"Ah, this is the youthful enthusiasm of the Senate," thought Betty. "And I have been accustomed to think of forty-five as quite elderly. I feel a mere infant and shall not call myself an old maid till I'm fifty." She smiled approvingly into the Senator's illuminated face, and he plunged at once into details, including the entire history of Spanish colonial misrule. The history was told in head-lines, so to speak, but it was graphic and convincing. Betty nodded encouragingly and asked an occasional intelligent question. She knew the history of Spain as thoroughly as he did, but she would not have told him so for the world. It is only the woman with a certain masculine fibre in her brain who ever really understands men, and when these women have coquetry also, they convince the sex born to admire that they are even more feminine than their weaker sisters. When Senator Burleigh finished, Betty thanked him so graciously and earnestly, with such lively pleasure in her limpid hazel eyes, that he raised his glass impulsively and touched it to hers.
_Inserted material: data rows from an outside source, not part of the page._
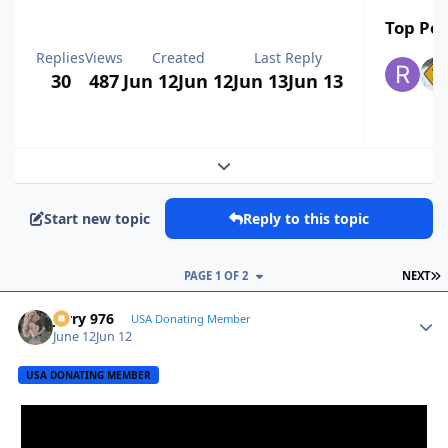
Top Pos
Replies
Views
Created
Last Reply
30
487
Jun 12
Jun 12
Jun 13
Jun 13
Expand topic overview
Start new topic
Reply to this topic
L
PAGE 1 OF 2
NEXT
Jerry 976
Autho
USA Donating Member
June 12
Jun 12
USA DONATING MEMBER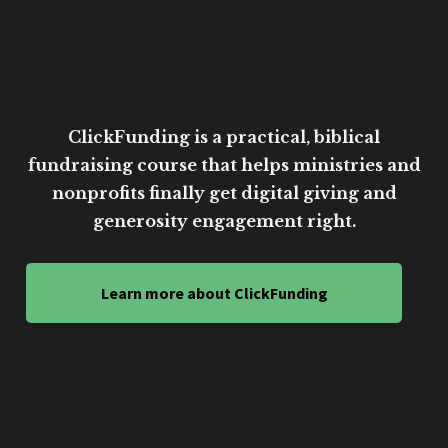
ClickFunding is a practical, biblical
fundraising course that helps ministries and
nonprofits finally get digital giving and
generosity engagement right.
Learn more about ClickFunding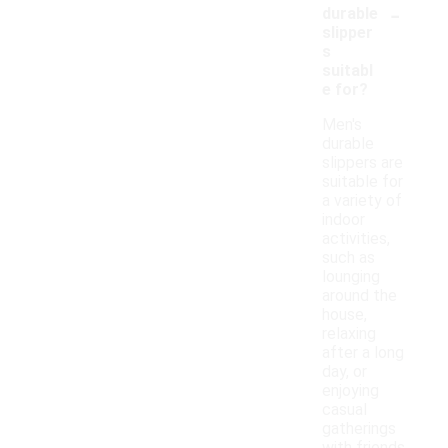
-
durable
slipper
s
suitabl
e for?
Men's
durable
slippers are
suitable for
a variety of
indoor
activities,
such as
lounging
around the
house,
relaxing
after a long
day, or
enjoying
casual
gatherings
"You must have a salon" he exclaimed. "We need one in Washington, and it would do us incalculable good. Only you could accomplish it: you not only have beauty and brains—and tact?—but you are so apart that you can pick and choose without fear of giving offence. And you are not blas? of the subject like Congressmen's wives, nor has the wild rush and wear and tear of official society chopped up your individuality into a hundred little bits. It would be brutal to mention politics to a woman in political life, and consequently we feel as if no one takes any interest in us unless she has an axe to grind. But you are what we all have been waiting for I feel sure of that! Let it be understood that no mere politician, no man who bought his legislature or is under suspicion in regard to any Trust, can enter your doors. Of course you will have to study the whole question thoroughly; and mind, I am to be your instructor-in-chief."

Betty laughed and thanked him, wondering how well he understood her. He looked like a man who would waste no time on the study of woman's subtleties: he knew what he wanted, and recognized the desired qualities at once, but by a strong masculine instinct, not by analysis.
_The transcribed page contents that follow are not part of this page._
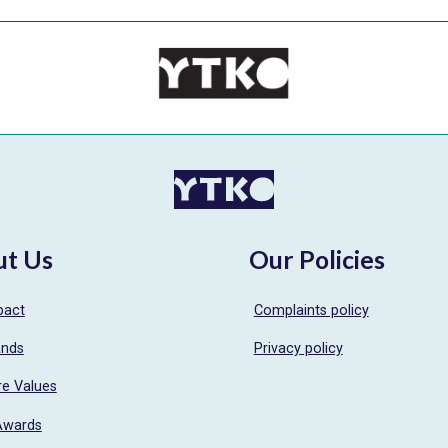
ut Us
Our Policies
pact
Complaints policy
ands
Privacy policy
re Values
Awards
A few moments later the women went into the drawing-room, and the conversation for the next half-hour was a languid babble of politics, dress, New York, the lady of the White House, and the play. Betty thought the women very nice, but less interesting than the men, possibly because they were women. They certainly looked more intelligent than the average one sat with during the trying half-hour after dinner; but their conversation was fragmentary, and they oddly suggested having left their personality at home and taken their shell out to dinner. Betty also was interested to observe that their composite expression was a curious mingling of fatigue, unselfishness, and peremptoriness. "What does it mean?" she asked of Lady Mary, with whom she stood apart for a moment.
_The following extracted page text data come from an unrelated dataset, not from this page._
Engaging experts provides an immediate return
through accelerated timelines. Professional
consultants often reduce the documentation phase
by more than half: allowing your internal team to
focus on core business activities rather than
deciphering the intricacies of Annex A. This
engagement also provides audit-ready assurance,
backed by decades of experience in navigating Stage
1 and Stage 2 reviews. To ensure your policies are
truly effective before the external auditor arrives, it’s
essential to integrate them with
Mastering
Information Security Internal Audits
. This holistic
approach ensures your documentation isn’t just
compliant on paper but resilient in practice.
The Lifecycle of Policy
"Oh, they are worked to death,—paying calls, entertaining, receiving people on all sorts of business, and helping their husbands in various ways. They have no time to be selfish,—rich or poor,—and they have acquired the art of disposing of bores and detrimentals in short order. Even their own sort they pass on much in the fashion of royalty. How do you like Senator Burleigh?"

"I never learned so much in two hours in my life. My head feels like a beehive."

"I never saw him quite so devoted."

"I thought you were occupied with Senator North."

"I was, but my eyes and ears understand each other. He wants to meet you after dinner. He knows all about you."

"He has been pointed out to me, but in those days when I was only interested in possible partners for the German. I do not recall him."